How do you FOIL # (4-5x)(7x-3)#?

1 Answer
Jun 4, 2015

Given the expression #(4-5x)(7x-3)# we can expand using FOIL as follows:

F = First = #4 xx 7x = 28x#
O = Outside = #4 xx -3 = -12#
I = Inside = #-5x xx 7x = -35x^2#
L = Last = #-5x xx -3 = 15x#

Add them together to get:

#28x-12-35x^2+15x#

Hmmm.
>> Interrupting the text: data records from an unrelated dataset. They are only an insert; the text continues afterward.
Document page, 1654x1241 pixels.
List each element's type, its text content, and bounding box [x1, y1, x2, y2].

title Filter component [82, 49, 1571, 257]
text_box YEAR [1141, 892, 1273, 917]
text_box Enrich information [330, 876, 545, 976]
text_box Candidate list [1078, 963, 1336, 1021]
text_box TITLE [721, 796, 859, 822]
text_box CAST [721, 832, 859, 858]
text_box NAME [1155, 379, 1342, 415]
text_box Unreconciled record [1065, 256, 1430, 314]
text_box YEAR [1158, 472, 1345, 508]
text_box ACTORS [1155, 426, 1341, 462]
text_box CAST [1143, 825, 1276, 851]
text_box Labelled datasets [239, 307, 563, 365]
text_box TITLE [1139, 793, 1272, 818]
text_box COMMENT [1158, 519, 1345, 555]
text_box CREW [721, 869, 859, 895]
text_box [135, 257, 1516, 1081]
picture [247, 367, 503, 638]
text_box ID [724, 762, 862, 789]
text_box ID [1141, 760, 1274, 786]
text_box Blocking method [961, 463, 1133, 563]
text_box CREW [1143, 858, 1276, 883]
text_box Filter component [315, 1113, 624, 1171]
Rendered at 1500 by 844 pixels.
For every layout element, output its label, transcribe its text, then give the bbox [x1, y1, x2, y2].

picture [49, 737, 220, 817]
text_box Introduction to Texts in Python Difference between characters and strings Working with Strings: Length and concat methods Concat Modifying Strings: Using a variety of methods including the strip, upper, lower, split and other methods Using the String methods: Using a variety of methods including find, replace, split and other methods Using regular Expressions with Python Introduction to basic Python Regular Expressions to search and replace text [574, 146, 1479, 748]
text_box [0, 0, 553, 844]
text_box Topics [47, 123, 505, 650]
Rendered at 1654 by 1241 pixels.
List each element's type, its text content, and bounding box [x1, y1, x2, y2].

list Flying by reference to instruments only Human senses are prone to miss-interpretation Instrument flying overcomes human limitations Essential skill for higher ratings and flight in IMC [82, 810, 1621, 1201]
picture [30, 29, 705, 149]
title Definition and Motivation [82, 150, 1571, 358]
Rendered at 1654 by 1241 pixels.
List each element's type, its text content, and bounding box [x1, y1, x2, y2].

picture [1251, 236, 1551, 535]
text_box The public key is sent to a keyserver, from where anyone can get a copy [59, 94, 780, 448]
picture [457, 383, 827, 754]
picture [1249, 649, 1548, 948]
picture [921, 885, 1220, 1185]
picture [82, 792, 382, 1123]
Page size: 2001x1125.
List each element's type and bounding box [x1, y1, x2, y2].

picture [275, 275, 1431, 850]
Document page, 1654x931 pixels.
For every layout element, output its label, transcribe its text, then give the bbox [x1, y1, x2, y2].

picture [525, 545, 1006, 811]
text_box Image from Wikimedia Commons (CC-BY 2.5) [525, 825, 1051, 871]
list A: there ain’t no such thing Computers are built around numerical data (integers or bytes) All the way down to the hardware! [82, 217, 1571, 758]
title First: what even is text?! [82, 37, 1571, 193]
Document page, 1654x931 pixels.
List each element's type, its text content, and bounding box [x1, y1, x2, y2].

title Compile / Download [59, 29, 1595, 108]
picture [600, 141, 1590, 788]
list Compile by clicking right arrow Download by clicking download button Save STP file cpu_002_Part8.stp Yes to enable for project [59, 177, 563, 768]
That's not in a very helpful order.

How about starting again, this time first rearranging the terms in standard order of descending rank of powers of #x# before applying FOIL...

#(4-5x)(7x-3) = (-5x+4)(7x-3)#

F = First = #-5x xx 7x = -35x^2#
O = Outside = #-5x xx -3 = 15x#
I = Inside = #4 xx 7x = 28x#
L = Last = #4 xx -3# = -12#

Add them together to get:

#-35x^2+15x+28x-12#

#=-35x^2+43x-12#

Notice that by putting each of the binomial factors in descending order of rank first, FOIL puts the expanded terms in descending order of rank too, and thereby conveniently groups the two middle terms so you can add/subtract them.